The sale of the failed satellite company OneWeb to Bharti Global Ltd of India and the UK government has been approved by a US bankruptcy court.
The two parties’ joint bid of $1bn (£800m) secures them the firm’s assets.
It means OneWeb will soon be able to resume building a space network capable of delivering broadband internet connections to all parts of the globe.
Ministers hope the resurrected firm can also transmit navigation signals as an alternative to the EU’s Galileo system.
Britain walked away from involvement in the European project when it ceased to be a Union member state in January.
Friday’s hearing, held under the auspices of the US Bankruptcy Court for the Southern District of New York, was a key procedural moment in OneWeb’s efforts to restore itself to financial health after running out of funds in March this year.
The company issued a statement in which it said: “The parties will work to complete the plan sale process, including filing our plan and disclosure statements with the court, conducting voting with our creditors, and seeking regulatory approval and completing customary closing conditions, and expect the process to be completed by the fourth quarter of 2020.”
OneWeb, which has its HQ in west London and parallel operations in Virginia, US, still has considerable challenges in front of it.
The rescue plan presented to the New York court on Friday only provides about $640m to take the business forward – after various settlement costs are taking into consideration.
Prior to seeking bankruptcy protection, the company had launched 74 satellites for a designed constellation of 648.
Manufacturing the remaining spacecraft and getting them all into orbit on a string of rockets will require additional investment that’s been estimated by independent analysts to be in the region of at least $2bn. New commercial partners will therefore be needed.
The UK government’s interest in OneWeb became public knowledge at the end of June. The merits of getting involved have attracted both support and criticism, with some describing the intervention as bold and others decrying what they believe will turn out to be a lost investment.
So far, ministers have revealed little of their intentions for OneWeb, although Business Secretary Alok Sharma told MPs this week that using the company’s constellation for satellite navigation was not its prime consideration.
The greater motivation to back OneWeb, he said, came from a desire to see improved access to broadband internet in remote areas, and, in strategic terms, to raise the ambitions of the UK in space.
“I think there’s been debate around [a Global Navigation Satellite System], and that wasn’t the rationale for this particular investment.

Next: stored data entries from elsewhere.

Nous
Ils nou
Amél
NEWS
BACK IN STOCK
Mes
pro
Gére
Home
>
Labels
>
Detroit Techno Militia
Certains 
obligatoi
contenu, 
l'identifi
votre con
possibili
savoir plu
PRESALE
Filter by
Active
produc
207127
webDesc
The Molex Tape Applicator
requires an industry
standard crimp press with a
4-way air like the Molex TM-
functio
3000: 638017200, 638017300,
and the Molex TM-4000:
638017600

But of course, we are exploring how OneWeb… may be able to contribute to Positioning, Navigation and Timing (PNT) resilience in the future,” he explained during questions from the Business, Energy and Industrial Strategy (Beis) Committee of the House of Commons.
Eyebrows have been raised about the prospect of using OneWeb for satellite navigation. The company’s planned constellation was designed with a very different purpose in mind and adapting it to take on this further role will not be straightforward.
But there is growing interest in doing PNT at lower altitudes than is traditionally the case with satellite systems like Galileo and the Americans’ GPS network, whose spacecraft fly at over 20,000km in altitude.
OneWeb’s spacecraft operate at 1,200km and sat-nav signals transmitted from this height would potentially be stronger and more robust in the face of efforts to jam or otherwise interfere with them.
Xona Space Systems is a US start-up working to develop a low-Earth orbit PNT solution with a 300-strong small satellite constellation.
It recently received pre-seed funding from the British space-specialist venture-capital operation Seraphim.
The company’s CTO Tyler Reid told BBC News this week that its patent pending technology was aiming to achieve centimetre-level accuracies – the sort performance that will be needed by self-driving cars.
“Autonomous systems are reliant on precise location. To do that job and to do it well you really need to know your position down to the level of the paint on the road,” he said.
“The width of the paint on the road is 10cm and that’s really the level of the interaction of these vehicles.”